Attendees can track their progress on the mobile app or on a public leader board, which gives them incentive to get moving and play as often as possible, which in essence means being more involved at the event. There’s nothing like competition to get people engaged and playing along.
Employing Game Mechanics to Drive Strategic Action
The most important element in the game design lies in a clear understanding of your event’s objectives. By precisely defining what you want to achieve, you can encourage attendees to perform tasks and actions that they might not consider a priority, such as:
- registering early for an event
- participating in discussions
- contributing a solution to a problem
- visiting specific exhibitors
- networking with other attendees
- participating in team-building exercises
- downloading information
- submitting surveys
- learning about new products
- understanding company objectives
- taking a certain route
- visiting specific event destinations
When you incorporate gaming concepts to your event, not only are you encouraging your members and attendees to help achieve your goals, but you’re also enabling them to reach their own. Many attendees find it hard to meet others, participate in conversations, apply learned materials, or keep track of their activities. A gaming layer incorporated in an event app, for example, can encourage attendees to act in that particular fashion and at the same time record and report their progress back to them. A great way to have more people engaged throughout the event while they can also measure their personal return on investment by seeing how much they have been able to be involved throughout the conference.

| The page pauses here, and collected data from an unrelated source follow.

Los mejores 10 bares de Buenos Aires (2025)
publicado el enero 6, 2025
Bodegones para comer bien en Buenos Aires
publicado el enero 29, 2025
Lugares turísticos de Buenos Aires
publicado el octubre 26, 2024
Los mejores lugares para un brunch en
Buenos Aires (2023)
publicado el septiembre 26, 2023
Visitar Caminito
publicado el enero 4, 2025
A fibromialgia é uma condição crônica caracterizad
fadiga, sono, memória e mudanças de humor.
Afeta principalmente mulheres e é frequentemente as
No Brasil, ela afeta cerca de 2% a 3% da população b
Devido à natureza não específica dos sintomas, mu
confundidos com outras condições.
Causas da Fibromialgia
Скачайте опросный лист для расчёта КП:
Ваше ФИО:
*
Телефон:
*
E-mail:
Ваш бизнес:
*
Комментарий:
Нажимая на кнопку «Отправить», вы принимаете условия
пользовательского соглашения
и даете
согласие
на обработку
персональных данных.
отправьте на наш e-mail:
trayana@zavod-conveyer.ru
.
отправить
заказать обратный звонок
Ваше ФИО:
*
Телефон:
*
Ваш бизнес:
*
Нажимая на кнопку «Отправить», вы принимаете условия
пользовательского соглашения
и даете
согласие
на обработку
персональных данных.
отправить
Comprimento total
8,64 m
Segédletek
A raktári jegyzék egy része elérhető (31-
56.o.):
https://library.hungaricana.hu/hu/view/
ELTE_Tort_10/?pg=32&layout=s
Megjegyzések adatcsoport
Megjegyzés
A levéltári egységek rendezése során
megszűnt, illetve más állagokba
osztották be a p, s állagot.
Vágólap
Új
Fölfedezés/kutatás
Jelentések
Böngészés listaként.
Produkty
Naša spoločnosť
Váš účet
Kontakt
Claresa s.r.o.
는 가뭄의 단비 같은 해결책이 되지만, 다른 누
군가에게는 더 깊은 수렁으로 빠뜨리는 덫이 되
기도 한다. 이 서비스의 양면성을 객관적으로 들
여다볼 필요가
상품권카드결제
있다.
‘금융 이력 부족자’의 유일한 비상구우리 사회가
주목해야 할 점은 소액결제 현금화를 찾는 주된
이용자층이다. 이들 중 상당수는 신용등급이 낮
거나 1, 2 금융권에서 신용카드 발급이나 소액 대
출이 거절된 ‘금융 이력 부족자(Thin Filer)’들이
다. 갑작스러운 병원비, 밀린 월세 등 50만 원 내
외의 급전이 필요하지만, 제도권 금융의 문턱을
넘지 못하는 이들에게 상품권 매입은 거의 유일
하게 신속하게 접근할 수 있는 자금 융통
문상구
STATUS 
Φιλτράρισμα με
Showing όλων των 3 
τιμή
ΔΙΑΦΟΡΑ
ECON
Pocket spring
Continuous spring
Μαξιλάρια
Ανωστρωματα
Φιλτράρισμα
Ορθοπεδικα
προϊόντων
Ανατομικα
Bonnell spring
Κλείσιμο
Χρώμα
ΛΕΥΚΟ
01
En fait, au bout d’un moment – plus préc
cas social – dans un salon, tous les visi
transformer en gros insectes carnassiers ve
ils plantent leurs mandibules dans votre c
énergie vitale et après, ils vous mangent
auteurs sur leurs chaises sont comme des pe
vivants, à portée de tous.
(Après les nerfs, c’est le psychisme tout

Tips and Tricks for Deploying Games at Association Events
The most important parts of an event game design are the content, flow, and onboarding process. We recommend that you use highly seasoned event professionals that understand the core elements in motivating attendees by using insider lingo, corporate objectives, team-building dynamics, group psychology, and the dynamics of hotel and convention-center geography. The best meetings and events games will involve location-based challenges and problem-solving clues and puzzles, while the geography of the venue will play an important part as well.
You also want to make sure the game is easy to understand and quick to play. There is nothing worse than being promised a fun experience and be greeted with a two-page survey to get started. Keep in mind that the objective of the game is not to have attendees play games on their smartphones during the conference but rather to provide quick and fun actions to get them better engaged during the conference or expo. So make sure the game is contained in certain areas or time blocks to avoid unnecessary distraction during the event.
The Future of Engagement at Events
Event gaming apps show plenty of promise for events, and this new technology creates a new way for attendees to interact with the event, via networking, asking questions, visiting specific areas throughout the event, and even cheerfully giving sponsors vital lead information to generate future sales and partnerships. But one thing is for sure: the game has to be in line with your event objectives and executed well to elevate attendee and sponsor experience, or it will simply be dismissed as yet another shiny event technology.